以下のデータから、「At how many」を含む行で始まり「The AT_EDC_06 series」を含む行で終わる部分を、両端の行も含めてそのまま引用せよ。その際、画像は答えに入れないこと。

# [与えられたデータ]

• • • • • • •

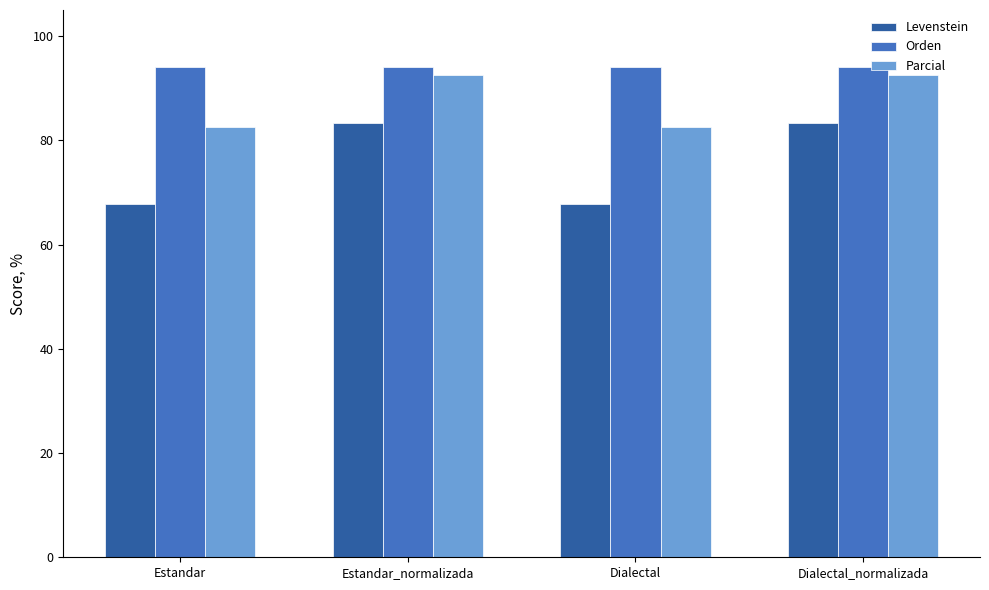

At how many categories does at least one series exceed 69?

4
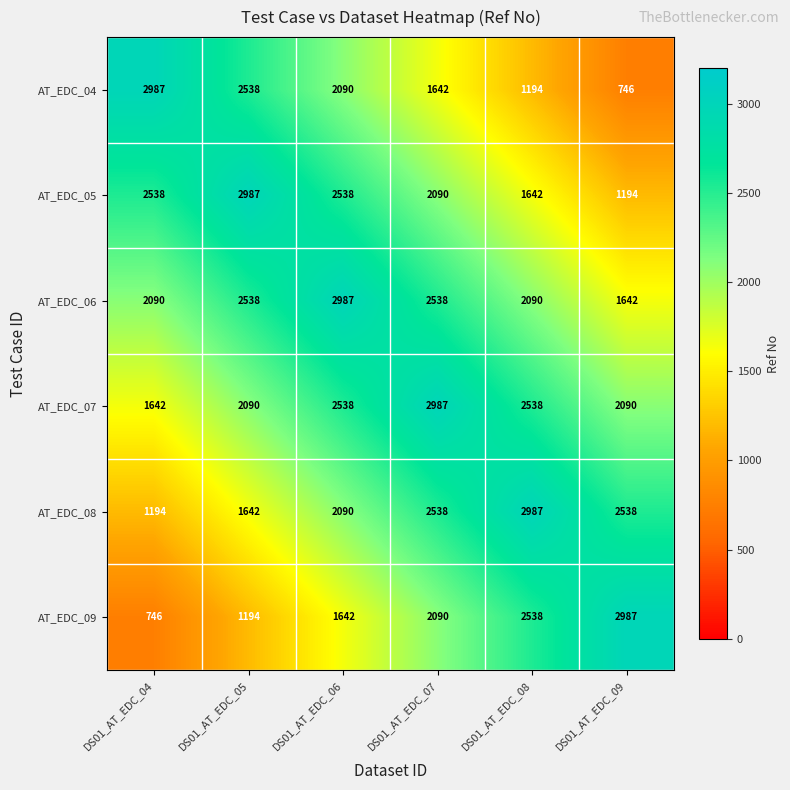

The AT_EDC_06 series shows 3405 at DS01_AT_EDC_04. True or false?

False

• • • • • • •

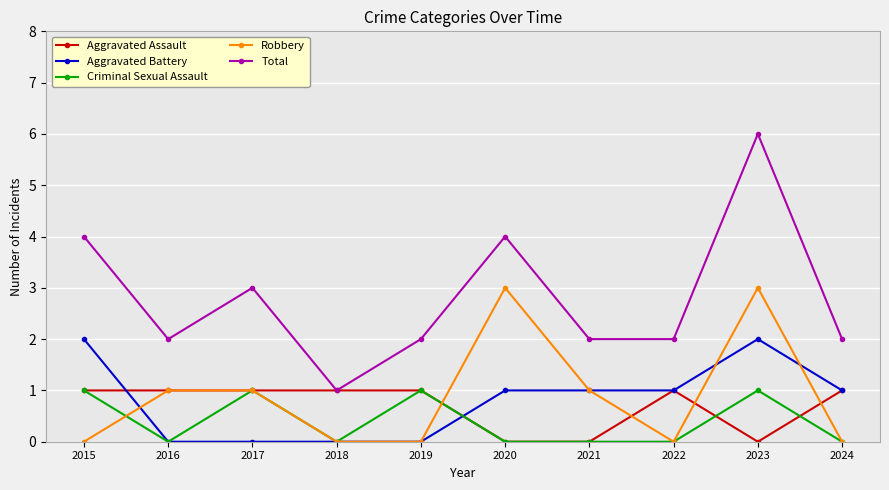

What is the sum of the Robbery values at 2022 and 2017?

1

• • • • • • •

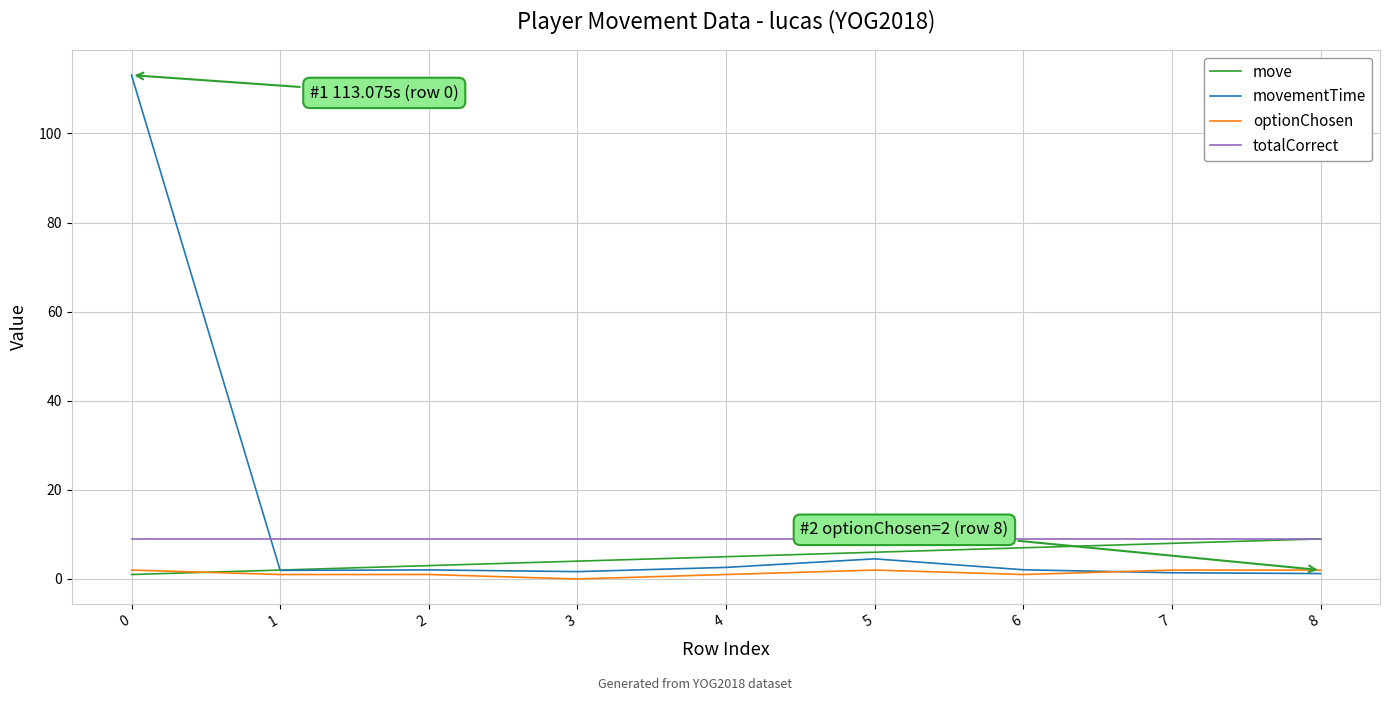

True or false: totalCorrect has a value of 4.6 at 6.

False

• • • • • • •

# [解答]
At how many categories does at least one series exceed 69?

4

The AT_EDC_06 series shows 3405 at DS01_AT_EDC_04. True or false?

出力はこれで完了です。